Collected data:
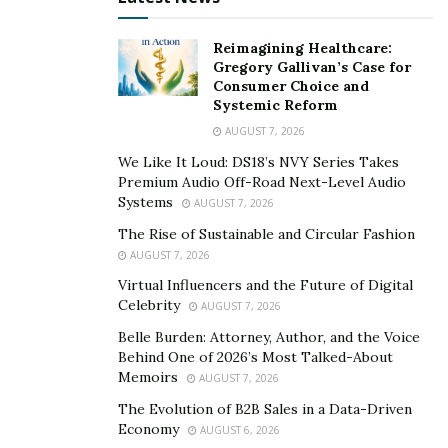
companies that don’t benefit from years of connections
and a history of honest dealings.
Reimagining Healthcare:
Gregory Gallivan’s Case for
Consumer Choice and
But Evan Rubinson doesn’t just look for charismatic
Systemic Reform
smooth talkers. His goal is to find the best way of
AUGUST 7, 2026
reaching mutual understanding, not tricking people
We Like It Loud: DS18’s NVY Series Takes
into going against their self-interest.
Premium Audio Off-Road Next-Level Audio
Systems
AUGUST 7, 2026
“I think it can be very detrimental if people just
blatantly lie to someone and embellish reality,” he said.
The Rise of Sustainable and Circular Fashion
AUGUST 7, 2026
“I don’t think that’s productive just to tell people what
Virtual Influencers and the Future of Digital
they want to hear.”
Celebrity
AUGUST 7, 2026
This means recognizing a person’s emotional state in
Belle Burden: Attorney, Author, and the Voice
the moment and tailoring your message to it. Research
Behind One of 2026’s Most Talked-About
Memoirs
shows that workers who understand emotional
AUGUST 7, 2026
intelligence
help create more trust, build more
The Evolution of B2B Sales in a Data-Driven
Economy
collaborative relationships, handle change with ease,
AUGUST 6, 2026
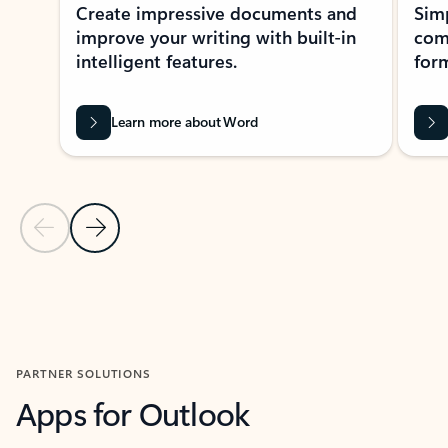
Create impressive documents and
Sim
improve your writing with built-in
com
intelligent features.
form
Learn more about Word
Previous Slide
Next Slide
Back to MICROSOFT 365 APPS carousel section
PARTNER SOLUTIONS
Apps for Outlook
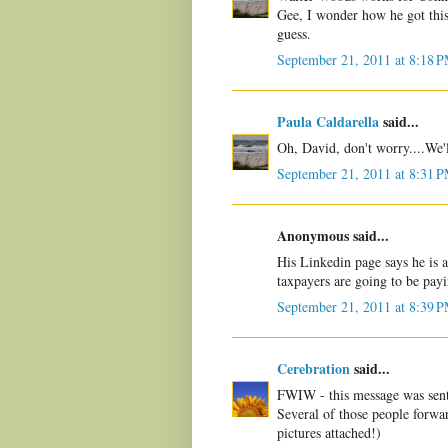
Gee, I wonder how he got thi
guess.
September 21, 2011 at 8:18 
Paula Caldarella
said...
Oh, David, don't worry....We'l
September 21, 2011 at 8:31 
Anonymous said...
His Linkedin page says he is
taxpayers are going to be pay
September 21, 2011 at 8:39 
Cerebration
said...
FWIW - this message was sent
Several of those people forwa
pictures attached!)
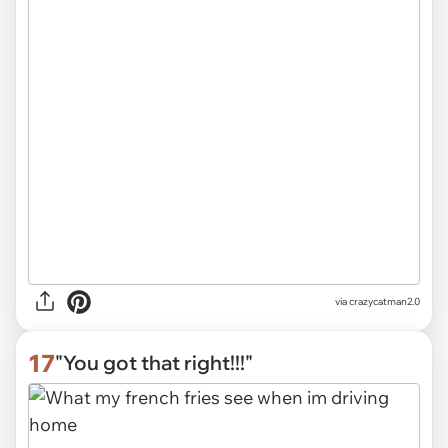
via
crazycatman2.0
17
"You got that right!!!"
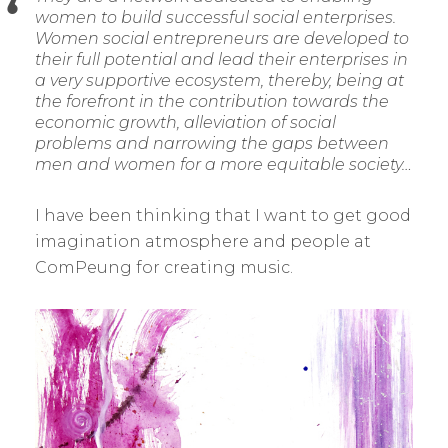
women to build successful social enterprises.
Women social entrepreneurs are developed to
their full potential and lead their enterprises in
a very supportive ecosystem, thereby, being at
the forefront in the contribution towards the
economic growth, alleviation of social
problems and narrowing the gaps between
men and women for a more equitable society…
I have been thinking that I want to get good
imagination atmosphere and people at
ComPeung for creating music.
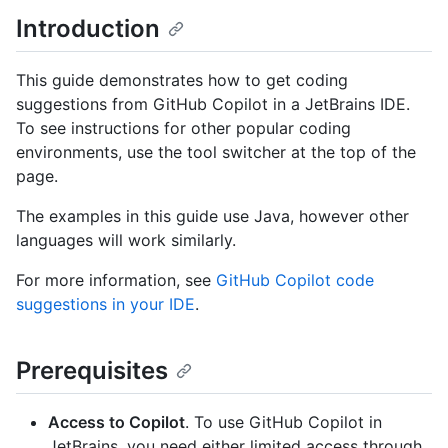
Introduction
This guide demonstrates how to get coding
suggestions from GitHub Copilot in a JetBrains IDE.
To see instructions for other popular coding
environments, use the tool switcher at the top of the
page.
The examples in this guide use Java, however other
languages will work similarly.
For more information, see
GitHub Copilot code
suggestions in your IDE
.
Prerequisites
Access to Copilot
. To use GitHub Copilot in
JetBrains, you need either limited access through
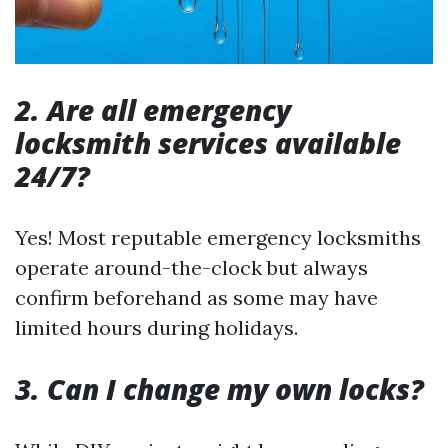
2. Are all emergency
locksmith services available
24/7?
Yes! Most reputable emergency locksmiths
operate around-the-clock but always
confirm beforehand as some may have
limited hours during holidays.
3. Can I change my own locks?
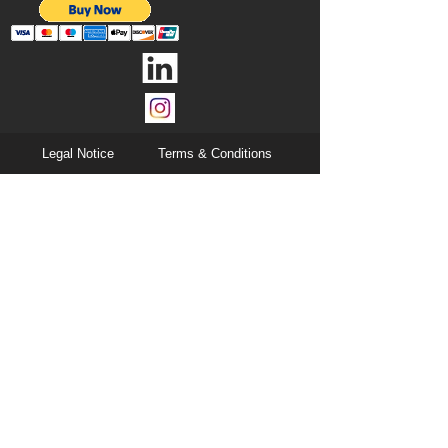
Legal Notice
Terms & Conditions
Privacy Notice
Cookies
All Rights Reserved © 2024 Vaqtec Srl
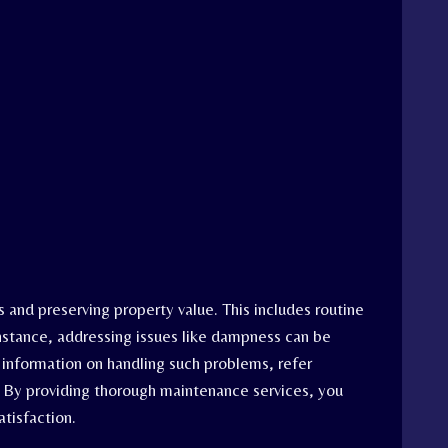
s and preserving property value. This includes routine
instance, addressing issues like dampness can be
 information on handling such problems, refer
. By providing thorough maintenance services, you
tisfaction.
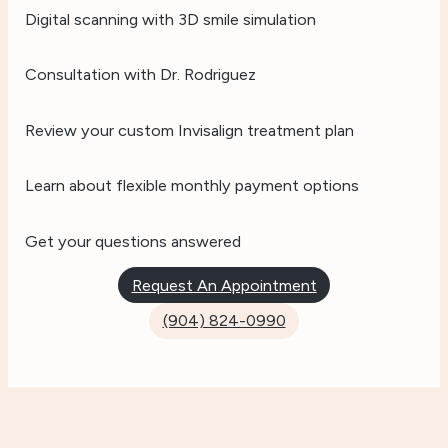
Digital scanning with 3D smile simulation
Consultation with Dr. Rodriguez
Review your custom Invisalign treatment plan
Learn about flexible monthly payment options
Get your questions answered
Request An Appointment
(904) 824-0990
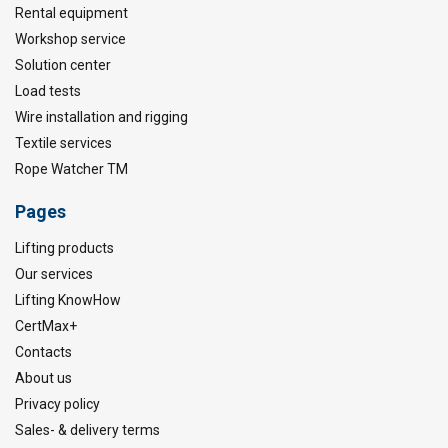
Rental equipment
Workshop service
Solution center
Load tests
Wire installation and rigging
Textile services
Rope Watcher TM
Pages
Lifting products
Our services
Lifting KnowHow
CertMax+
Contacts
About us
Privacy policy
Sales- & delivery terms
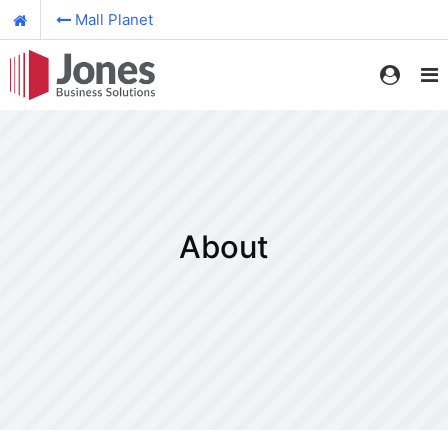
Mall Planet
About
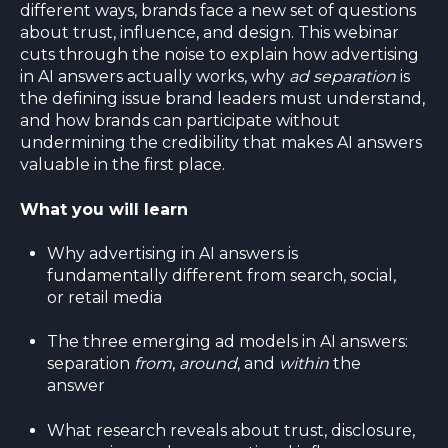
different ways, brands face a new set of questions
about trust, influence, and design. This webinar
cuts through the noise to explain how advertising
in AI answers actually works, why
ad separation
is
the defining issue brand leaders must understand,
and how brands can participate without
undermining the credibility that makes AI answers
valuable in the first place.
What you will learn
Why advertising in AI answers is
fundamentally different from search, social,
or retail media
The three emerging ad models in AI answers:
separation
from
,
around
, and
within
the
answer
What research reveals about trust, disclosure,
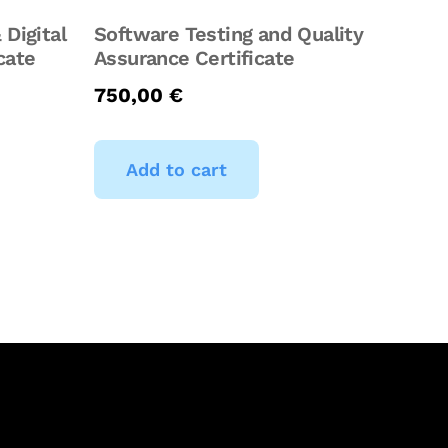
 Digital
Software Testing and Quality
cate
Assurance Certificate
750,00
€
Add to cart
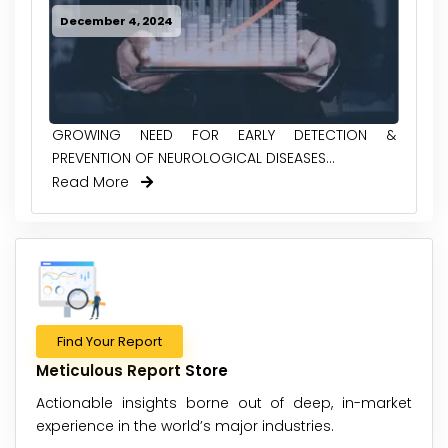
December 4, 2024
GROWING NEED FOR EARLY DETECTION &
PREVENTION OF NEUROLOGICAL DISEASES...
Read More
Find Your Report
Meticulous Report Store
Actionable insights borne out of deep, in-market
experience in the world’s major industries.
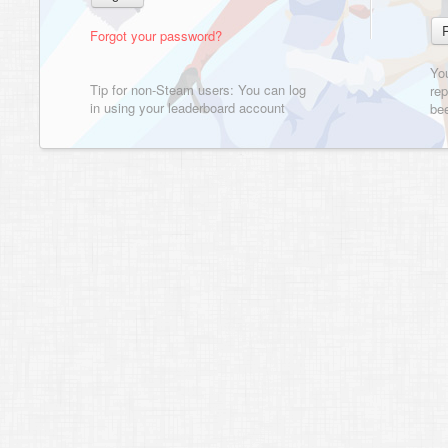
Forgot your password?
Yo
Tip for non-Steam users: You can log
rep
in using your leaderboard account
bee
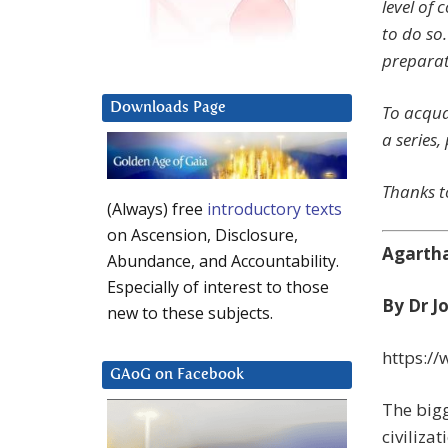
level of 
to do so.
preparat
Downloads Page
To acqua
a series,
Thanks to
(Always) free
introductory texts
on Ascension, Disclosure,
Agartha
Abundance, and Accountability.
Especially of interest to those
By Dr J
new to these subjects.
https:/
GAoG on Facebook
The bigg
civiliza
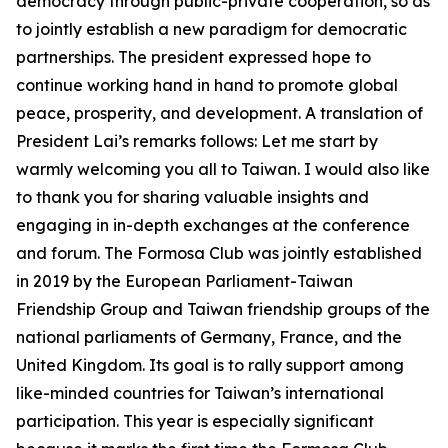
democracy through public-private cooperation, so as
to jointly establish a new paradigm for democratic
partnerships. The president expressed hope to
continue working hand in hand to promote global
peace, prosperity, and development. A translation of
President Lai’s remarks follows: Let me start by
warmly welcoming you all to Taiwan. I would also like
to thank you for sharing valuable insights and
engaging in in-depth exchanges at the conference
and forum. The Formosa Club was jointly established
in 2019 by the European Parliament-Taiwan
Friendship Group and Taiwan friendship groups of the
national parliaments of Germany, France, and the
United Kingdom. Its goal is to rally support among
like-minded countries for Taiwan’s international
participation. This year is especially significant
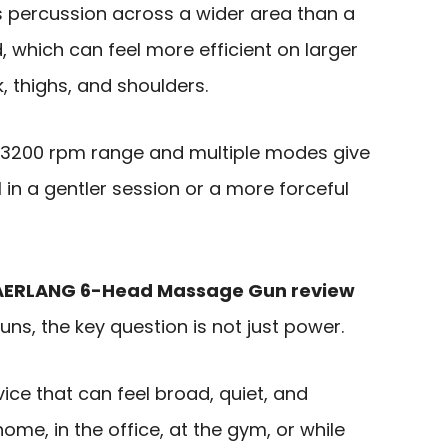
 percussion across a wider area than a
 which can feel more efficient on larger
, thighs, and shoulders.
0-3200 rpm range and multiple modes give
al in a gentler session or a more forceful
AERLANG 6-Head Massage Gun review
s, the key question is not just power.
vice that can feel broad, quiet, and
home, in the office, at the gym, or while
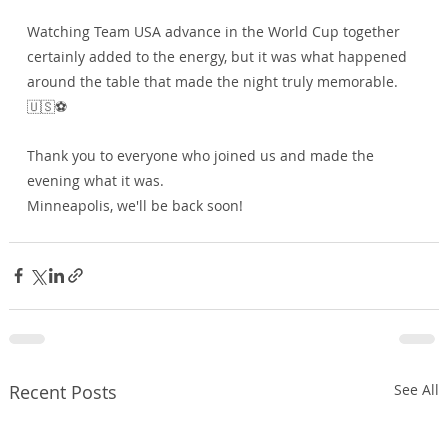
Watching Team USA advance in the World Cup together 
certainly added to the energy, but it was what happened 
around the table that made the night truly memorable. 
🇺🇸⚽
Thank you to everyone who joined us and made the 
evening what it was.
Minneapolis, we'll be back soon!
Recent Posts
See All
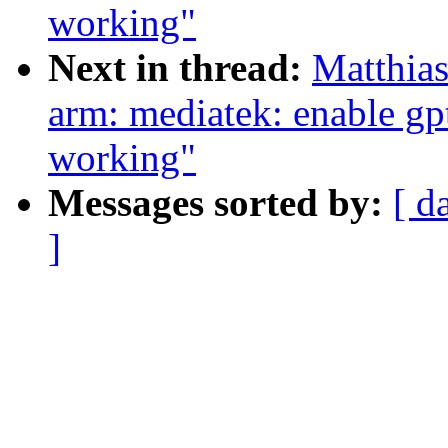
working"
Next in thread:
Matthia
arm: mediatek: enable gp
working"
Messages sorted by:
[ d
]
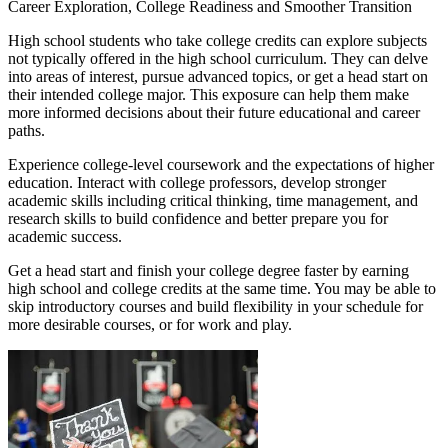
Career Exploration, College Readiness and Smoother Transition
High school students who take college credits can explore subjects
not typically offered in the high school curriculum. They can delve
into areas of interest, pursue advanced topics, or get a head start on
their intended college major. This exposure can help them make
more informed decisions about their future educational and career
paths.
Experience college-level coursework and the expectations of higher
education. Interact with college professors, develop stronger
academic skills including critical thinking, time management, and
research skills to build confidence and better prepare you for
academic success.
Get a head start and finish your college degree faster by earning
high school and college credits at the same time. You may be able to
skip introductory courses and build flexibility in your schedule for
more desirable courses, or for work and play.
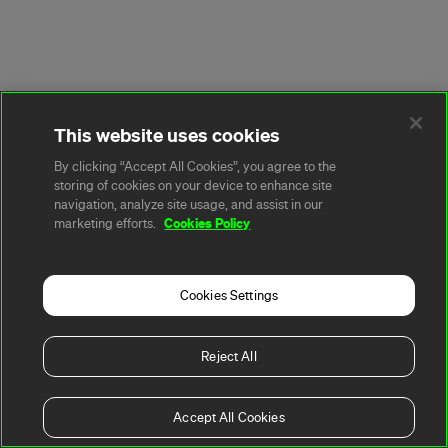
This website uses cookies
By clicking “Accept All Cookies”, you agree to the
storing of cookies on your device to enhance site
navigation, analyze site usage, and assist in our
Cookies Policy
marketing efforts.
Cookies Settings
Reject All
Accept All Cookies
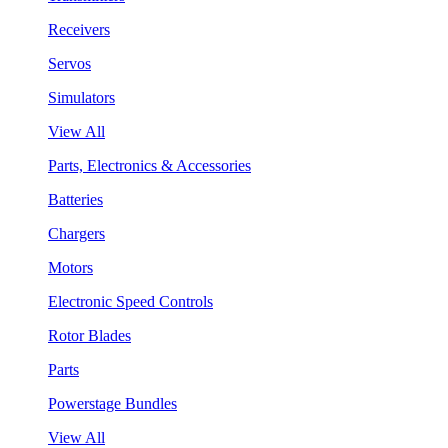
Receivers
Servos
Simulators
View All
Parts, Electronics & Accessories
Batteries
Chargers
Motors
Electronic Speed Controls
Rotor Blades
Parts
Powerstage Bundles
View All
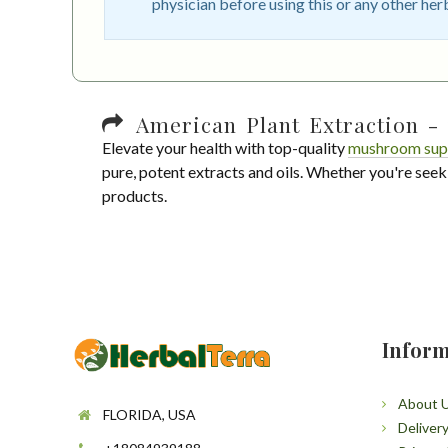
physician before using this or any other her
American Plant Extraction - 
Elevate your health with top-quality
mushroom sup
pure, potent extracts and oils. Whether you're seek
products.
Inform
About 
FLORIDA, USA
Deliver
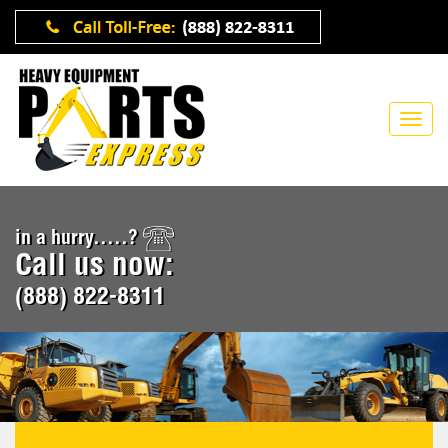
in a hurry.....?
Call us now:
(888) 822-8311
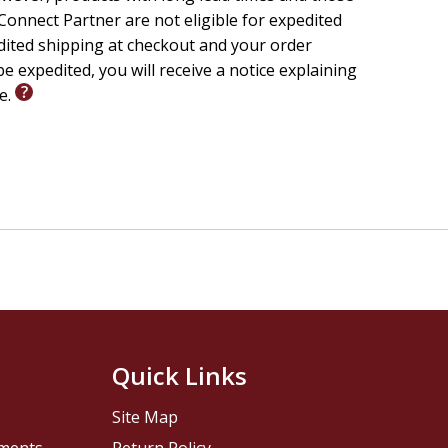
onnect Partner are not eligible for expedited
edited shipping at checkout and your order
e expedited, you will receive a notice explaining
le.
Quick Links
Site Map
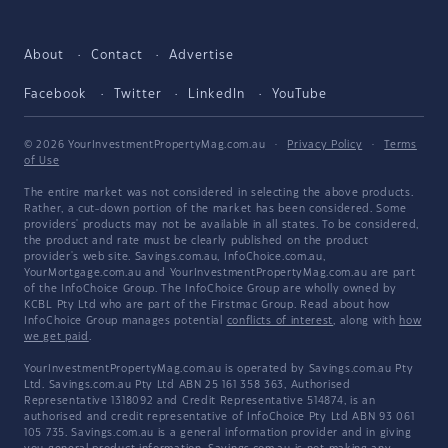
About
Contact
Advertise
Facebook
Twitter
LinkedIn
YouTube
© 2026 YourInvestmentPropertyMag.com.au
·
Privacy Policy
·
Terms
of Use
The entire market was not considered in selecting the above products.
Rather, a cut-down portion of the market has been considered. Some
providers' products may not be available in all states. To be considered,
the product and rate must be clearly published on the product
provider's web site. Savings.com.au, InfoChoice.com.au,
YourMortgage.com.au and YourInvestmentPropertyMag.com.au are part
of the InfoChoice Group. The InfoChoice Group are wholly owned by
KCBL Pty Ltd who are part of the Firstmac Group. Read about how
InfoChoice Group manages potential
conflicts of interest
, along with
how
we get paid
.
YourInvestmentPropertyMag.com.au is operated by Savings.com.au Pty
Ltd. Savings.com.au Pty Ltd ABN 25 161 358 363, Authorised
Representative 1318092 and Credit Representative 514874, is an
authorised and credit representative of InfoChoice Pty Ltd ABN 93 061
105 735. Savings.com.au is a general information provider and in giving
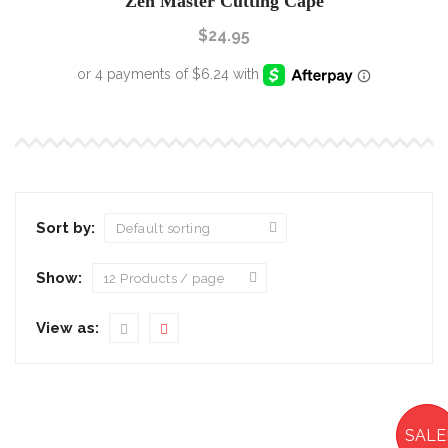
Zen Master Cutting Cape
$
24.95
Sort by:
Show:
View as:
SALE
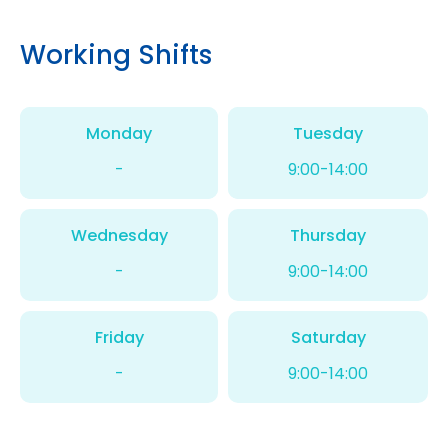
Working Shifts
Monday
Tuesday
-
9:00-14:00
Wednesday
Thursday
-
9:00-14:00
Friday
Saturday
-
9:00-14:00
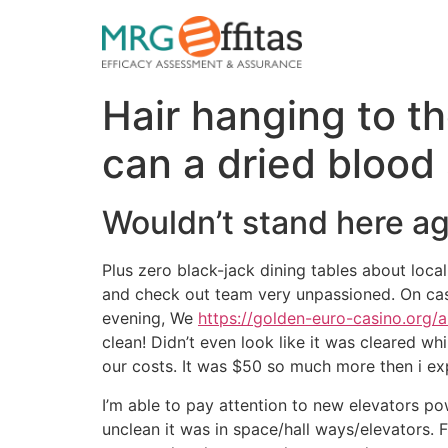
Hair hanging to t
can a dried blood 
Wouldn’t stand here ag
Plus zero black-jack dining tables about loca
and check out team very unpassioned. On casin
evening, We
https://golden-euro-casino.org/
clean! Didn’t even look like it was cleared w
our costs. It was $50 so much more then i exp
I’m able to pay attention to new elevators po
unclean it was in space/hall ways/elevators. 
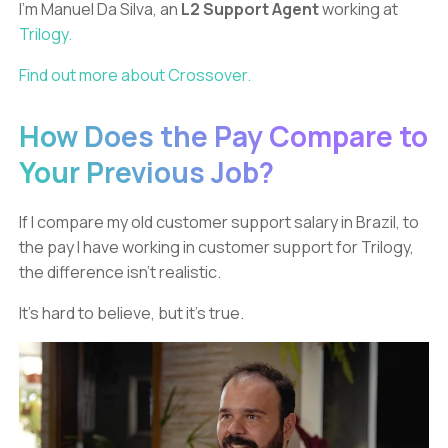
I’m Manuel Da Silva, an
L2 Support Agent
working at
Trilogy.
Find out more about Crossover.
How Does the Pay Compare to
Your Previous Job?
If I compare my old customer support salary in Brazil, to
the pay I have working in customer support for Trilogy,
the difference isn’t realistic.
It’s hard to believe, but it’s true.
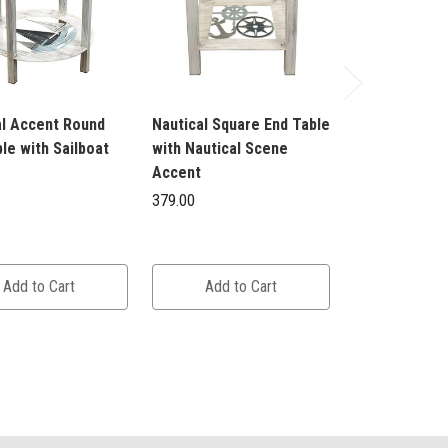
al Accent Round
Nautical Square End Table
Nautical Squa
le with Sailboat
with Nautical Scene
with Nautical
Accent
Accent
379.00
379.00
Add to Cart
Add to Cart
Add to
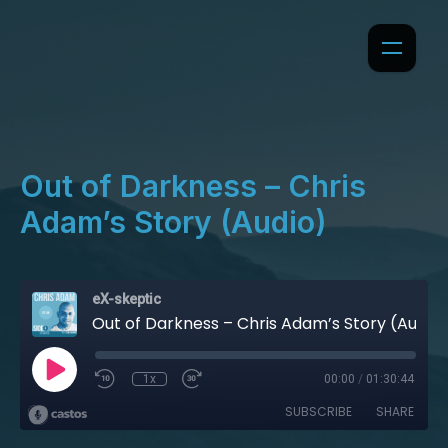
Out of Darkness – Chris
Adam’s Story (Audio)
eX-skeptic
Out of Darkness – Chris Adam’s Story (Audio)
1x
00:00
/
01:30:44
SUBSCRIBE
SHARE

• _What you should do_:
Only the lines from the one containing "can a dried blood" through the final line of the data are to be written out, exactly as they stand and without pictures.

• _Solution for this task_:
can a dried blood 
Wouldn’t stand here ag
Plus zero black-jack dining tables about loca
and check out team very unpassioned. On casin
evening, We
https://golden-euro-casino.org/
clean! Didn’t even look like it was cleared w
our costs. It was $50 so much more then i exp
I’m able to pay attention to new elevators po
unclean it was in space/hall ways/elevators. 
I’m Manuel Da Silva, an
L2 Support Agent
working at
Trilogy.
Find out more about Crossover.
How Does the Pay Compare to
Your Previous Job?
If I compare my old customer support salary in Brazil, to
the pay I have working in customer support for Trilogy,
the difference isn’t realistic.
It’s hard to believe, but it’s true.
al Accent Round
Nautical Square End Table
Nautical Squa
le with Sailboat
with Nautical Scene
with Nautical
Accent
Accent
379.00
379.00
Add to Cart
Add to Cart
Add to
Out of Darkness – Chris
Adam’s Story (Audio)
eX-skeptic
Out of Darkness – Chris Adam’s Story (Audio)
1x
00:00
/
01:30:44
SUBSCRIBE
SHARE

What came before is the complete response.